The answer is in one key word: ‘accept’ - as we have learned, the great merit of Bnei Israel was that they alone, of all nations and tongues, were prepared to accept the Torah.
But how does this explain the need that the children of Esav and the children of Ishmael to give presents - hewn from their very names - to Bnei Israel to accept the Torah?
The answer to this lies in a second teaching of our Sages:(Avoda Zara 3.) ‘Why does the Torah say:’And it was evening and it was morning, THE sixth day’? To teach that Hashem made a condition with Creation, saying: If Israel accepts the Torah on the sixth of Sivan, well and good; if not, I will return it to ‘nothingness’’’.

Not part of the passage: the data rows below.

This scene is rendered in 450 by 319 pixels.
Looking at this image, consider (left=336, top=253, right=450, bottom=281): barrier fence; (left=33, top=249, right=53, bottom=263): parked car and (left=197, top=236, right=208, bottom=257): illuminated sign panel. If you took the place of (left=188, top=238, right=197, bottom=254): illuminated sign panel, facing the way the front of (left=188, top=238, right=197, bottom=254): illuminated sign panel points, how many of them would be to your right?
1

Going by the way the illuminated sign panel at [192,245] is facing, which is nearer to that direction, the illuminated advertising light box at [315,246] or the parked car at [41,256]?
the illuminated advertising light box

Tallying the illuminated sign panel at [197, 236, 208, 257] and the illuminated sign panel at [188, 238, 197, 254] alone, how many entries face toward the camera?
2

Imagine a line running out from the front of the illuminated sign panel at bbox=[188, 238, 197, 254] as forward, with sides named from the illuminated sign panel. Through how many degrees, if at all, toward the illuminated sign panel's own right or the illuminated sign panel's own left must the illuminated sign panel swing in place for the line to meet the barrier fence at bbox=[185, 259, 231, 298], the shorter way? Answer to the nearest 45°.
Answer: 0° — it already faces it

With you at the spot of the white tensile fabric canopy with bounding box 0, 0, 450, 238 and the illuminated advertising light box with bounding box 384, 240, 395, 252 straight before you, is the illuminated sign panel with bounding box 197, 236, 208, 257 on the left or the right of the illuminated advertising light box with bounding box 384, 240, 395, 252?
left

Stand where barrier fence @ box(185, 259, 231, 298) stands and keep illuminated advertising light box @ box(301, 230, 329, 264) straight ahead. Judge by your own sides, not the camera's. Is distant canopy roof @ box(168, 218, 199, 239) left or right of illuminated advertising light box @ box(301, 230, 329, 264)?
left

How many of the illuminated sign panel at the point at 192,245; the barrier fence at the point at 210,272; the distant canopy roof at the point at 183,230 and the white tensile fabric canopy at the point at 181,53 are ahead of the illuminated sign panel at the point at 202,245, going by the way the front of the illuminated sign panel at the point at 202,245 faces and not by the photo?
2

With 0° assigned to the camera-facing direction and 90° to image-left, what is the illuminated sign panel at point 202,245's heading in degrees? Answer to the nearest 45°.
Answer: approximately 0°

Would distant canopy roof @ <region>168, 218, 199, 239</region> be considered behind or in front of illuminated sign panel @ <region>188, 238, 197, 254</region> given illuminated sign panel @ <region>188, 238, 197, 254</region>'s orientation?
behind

Explains the Ramban:’Had not Israel accepted the Torah, the world would have returned to nothingness, BY ITSELF, as the purpose for which the world was created would not have been fulfilled’.
Could I add, that the condition for the existence of the world was the acceptance of Torah - not necessarily by Israel, but, as we have learned - and as was of course known to Hashem, before Whom all is known - since no other nation was likely to accept the Torah, the Gemara casts the responsibility of the acceptance upon Israel - not as part of the condition, but as a foretelling of the outcome.
We can now answer the question: Why Esav and Ishmael were so desperate that Israel accept the Torah, and gave them such singular presents to persuade them - they had evidenced that no other nation, they included, was prepared to accept the Torah.
‘Thus, their very continued existence depended on Israel accepting the Torah, as otherwise the world ‘of itself’ would return to nothingness.
A parting thought: Why, when the children of Esav and the children of Ishmael, on being offered the Torah, and, on asking: ‘What is written in it?’, they were told Mitzvot which were against their very nature and tradition?
Why were they not told, instead, the Mitzvah of Shabbat OR of honoring one’s father and mother - Esav excelling in the latter, and Ishmael also observing it?
May we suggest that, had they been told these Mitzvot which they already observed, there would be no ‘acceptance of the yoke of Mitzvot’, by so doing.
In its essence, the acceptance of Torah and Mitzvot is to accept השתעבדות: ‘total servitude’
This is beautifully encapsulated by Rav David Cohen, the Rosh Yeshiva of Chevron:’It is the nature of man to wish to be free of any constraints or restrictions; acceptance of the Torah - in diametric contradiction - means the acceptance of total subjugation to the demands of Hashem, and His Mitzvot: to unquestionally subjugate ourselves to all that we are commanded, even though it is against our wishes and ‘convenience’’.
May we all merit to fulfill ‘the great thing to Hashem’, of קבלת התורה: the acceptance of Torah, anew, on the coming Shavuot.
לרפואת נועם עליזה בת זהבה רבקה ונחום אלימלך רפאל בן זהבה רבקה, בתוך שאר חולי עמנו.